Friday, August 01, 2008

BlogPostAnswer.hs

{-

Intro


-}
module BlogPostAnswer where

import System.Environment

{-

This is haskell source code, which relates
to a nice blog post of someone comparing
java with python.

Original post



I picked some of the python-java comparisons
from that post, which I would like to
extend in order to contrast java and python
with haskell.

You can actually use the complete post as a
haskell source code file. All prose is
embedded in "{-" and "-}", wich are the block
comment tokens in haskell syntax.

I am a beginner haskell-hacker, and I dont have
a clue about python, so enlighten me, if you spot
a mistake.

Like python, haskell allows you to use indenting
as part of the syntax, unlike python however, you
also have the choice of using "{", "}" and ";"
instead of, or combined with, indentation.

Also, like in python, and unlike java you don't need
to put type declarations into you source code.

The step from java to haskell is
not the step from a statically typed language
to a dynamically typed language. Neither is java
really statically typed, nor is haskell
dynamic.
The opposite is true, haskell has a far stricter static
typesystem than java has, but it uses a variation
of the Hindley-Milner typesystem wich includes
type inference - This effectivly frees one from
writing type specs in most cases.

Haskell has a rich typesystem with all kinds of
good stuff. For someone who knows
C++ template programming, learning haskell might be
easier than learning java 5 generics.

I will try to give code examples in haskell, that
roughly correspond to the java and python code examples
from the blog post.

Plase aquire ghc and load this blogpost as haskell file.
Every piece of code shown here, is complete and can be
executed in the interactice haskell shell called ghci.

Assuming ghci is started in the director where textfile
with this source is located, the following commands
should be typed at the ghci prompt in order to compile and
load the code:

> :l (name of file)

(this loads the code)

Now you can call every function in this source code from the prompt
by writing the name and the arguments of that function seperated by
spaces.
i.e.

> test_matches_2

to run the "main" function, you must compile the file outside the interactive shell and
start the programm from the commandline like this:

bash $ ghc --make (nameofsourcefile)

## Supplied material
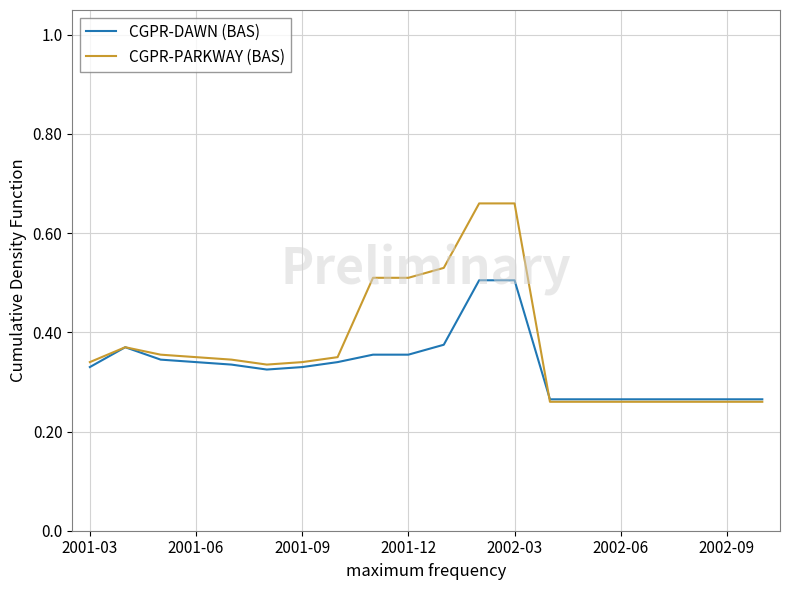

Which series has the largest range (max minus min)?

CGPR-PARKWAY (BAS)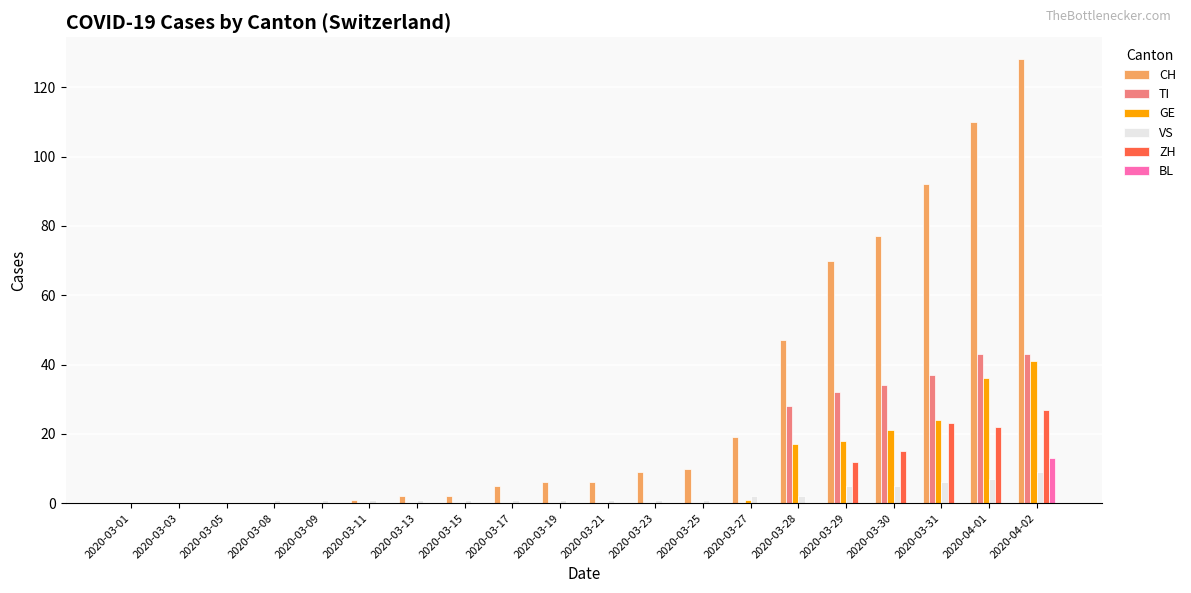

Which category has the highest value across all series?

2020-04-02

## Task list
1: List every programming language named in the blog post on Haskell.
2: According to the blog post on Haskell, a variation of which typesystem does Haskell use?
3: Go on with the blog post comparing Haskell with Java and Python, starting after its final line.

## Answer set
1: Haskell, Java, Python, C++

2: A variation of the Hindley-Milner typesystem, which includes type inference.

3:
bash $ ./(nameofsourcefile) "hallo welt"

Again, let me remind the reader, that I am not
a haskell expert, and that there might be far
more elegant ways to do it.

ok, let's get started:

Observation 1: Haskell is a unique mixture of readability and brevity



Java:

public class Test
{
public static void main(String[] args)
{
for (String s : args[0].split("\\s+"))
System.out.println(s);

System.exit(0);
}
}

Haskell:

-}

main = getArgs >>= mapM putStrLn . words . head

{-

This examples pipes a list of command line parameters into the
functional combination of three functions that do the following in the
order they are listed:

  1. takes the first element and ignores the rest: "head"

  2. seperates this element into a list of words of wich the first element consists

  3. write each word seperated by a newline to the stdout


As you may have noticed:

  1. ">>=" pipes data

  2. "." combines two functions to a new function

  3. "mapM f" call the function "mapM" with the parameter "f"


Haskell function application syntax is very similar to the
typical unix shell function invocation syntax.
The name of the function and the arguments are put in a line
next to each other seperated by spaces instead of brackets.


Observation 2: No need for set/get methods in Haskell



One purpose of the 2nd code example from
the above mentioned blogpost is to show off
a nice python feature needed in a language
with mutable state and oo features like instance
variables.

Haskell has neither mutable variables nor objects with variables.
Haskell is a pure funcitonal programming language,
meaning that like erlang, haskell has no notion of
variables that may be changed after being bound.
The typical OO-Class system, having classes with
i.e. setters for properties is not possible in
haskell without rolling your own little object
system (wich isn't hard at all, but also not
necessary).

Haskell provides other means for grouping data.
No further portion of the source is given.